The horse posted in the OP, is very lovely to look at, I love his coloring and his boldness - but a horse is only worth as much as the fool who is willing to spend.


----------



## Gizmo (Dec 19, 2010)

He is certainly a beauty. Way too rich for my blood 35k yikes! I'm sure you can find one that looks similar to him though.


----------



## faye (Oct 13, 2010)

Ak1 said:


> Depends whether you're talking morale values or purpose- TOP competitors in the jumper world and dressage are started in consistant work as young as 2, and jumpers by 3 are going around doing courses. Barrel racers and western sport horses are started that young as well. Different horses mature at different speeds and rates and it's up to you to decide. Please, I don't mind this debate giong on, but please just not on my thread?  Thank you!
> Just had to add my opinion too


Yet again you show your ignorance.
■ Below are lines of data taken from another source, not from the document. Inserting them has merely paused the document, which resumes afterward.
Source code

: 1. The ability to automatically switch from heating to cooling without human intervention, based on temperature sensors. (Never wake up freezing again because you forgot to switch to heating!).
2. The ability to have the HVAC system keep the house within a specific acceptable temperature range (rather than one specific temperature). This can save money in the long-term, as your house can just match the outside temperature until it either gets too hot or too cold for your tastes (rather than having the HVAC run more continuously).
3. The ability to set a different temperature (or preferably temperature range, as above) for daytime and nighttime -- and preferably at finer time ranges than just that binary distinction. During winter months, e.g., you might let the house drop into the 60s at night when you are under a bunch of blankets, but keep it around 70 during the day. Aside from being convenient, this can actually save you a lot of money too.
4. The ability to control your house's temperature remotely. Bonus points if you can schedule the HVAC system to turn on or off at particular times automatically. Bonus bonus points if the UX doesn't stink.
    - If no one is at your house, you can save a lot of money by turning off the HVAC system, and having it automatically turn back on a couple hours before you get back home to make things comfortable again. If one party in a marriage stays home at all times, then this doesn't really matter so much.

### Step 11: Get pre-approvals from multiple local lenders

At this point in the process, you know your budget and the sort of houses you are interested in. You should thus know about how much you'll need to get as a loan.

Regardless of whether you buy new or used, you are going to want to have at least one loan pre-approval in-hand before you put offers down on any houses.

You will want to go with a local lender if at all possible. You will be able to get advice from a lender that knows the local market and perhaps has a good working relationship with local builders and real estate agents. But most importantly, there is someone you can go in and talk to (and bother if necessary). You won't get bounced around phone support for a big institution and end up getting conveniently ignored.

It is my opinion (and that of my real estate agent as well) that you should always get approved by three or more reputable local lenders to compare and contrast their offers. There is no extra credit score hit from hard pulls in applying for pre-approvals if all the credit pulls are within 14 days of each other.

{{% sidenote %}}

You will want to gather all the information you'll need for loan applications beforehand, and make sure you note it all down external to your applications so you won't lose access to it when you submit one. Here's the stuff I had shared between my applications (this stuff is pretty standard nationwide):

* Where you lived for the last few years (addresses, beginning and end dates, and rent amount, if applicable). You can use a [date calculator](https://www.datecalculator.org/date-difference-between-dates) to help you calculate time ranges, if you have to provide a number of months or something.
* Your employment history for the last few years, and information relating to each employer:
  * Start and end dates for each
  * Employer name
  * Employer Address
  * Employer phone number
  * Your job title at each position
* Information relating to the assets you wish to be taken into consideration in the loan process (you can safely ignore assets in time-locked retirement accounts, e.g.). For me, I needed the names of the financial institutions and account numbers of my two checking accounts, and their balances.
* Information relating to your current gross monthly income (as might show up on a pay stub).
Horses all Grow at exactly the same rate, sure some look more mature earlier but thier growth plates all seal at approximately the same time and in the same order (irrigardles of breed).

Top Dressage riders do not start them at 2, Most won't even think about acking a horse untill 3 or 4 years old. They cannot be competed untill 4 years old and generaly cannot mentaly cope with the work required of them when younger.

Showjumping it used to be that you could not compete untill they were 5 years old, I believe that has now been reduced to 4 years old. Top showjumpers over here do not break thiers untill 3 and a half and then only have a light season as a 4 yearold. I believe the the famous "milton" didnt start jumping untill he was 4, didnt get to international level before he was 8. Top show jumpers prefer to preserve thier horses and keep them fresh!

Starting a horse too early not only damages hocks and increases the likely hood of early artheritis but is can mentaly destroy a horse. you push a horse to young and you end up with either a dangerous horse or a horse who will go sour well before it ever reaches its potential.

For every year you give a horse at the start of its career you will get 3 back at the end on it's career.

I'm not even going to start on my thoughts about how young some western horses are ridden!


----------



## Gizmo (Dec 19, 2010)

Ak1, this guy is super cute with the black and white and the blue eyes. And he is A LOT cheaper and his price is even negotiable. Seems like a super horse just by the sounds of him. LOWER LEVEL DRESSAGE PROSPECT | Buy this Horse at Equine.com
And this mare is really cute, needs some more work with an experienced rider, but still adorable and at a pretty decent price. She has similar marking just not black and white and no blue eyes. Get Noticed in the Ring! | Buy this Horse at Equine.com
Then there is this guy. He is a jumper if that is what you are looking for, actually it says he does like everything so that is good as well. And he has had a lot of accomplishments and is worth the price tag.
Black and White Hunter/Jumper/Western Horse | Buy this Horse at Equine.com

Super nice prospect with a super nice price, lol.
Very Willing Gaming Prospect | Buy this Horse at Equine.com

When looking at the picture of the horse you picked its kind of hard to judge other horses. He is really nice looking but he is also pampered and SUPER show shinned and his mane has been pulled and his tail has been cut all even and everything. He is super flashy in the marking too, but I'm sure you can find a horse that looks similar and can make him or her look just as shiny and nice. Btw, I live in New Hampshire too, what town are you in?


----------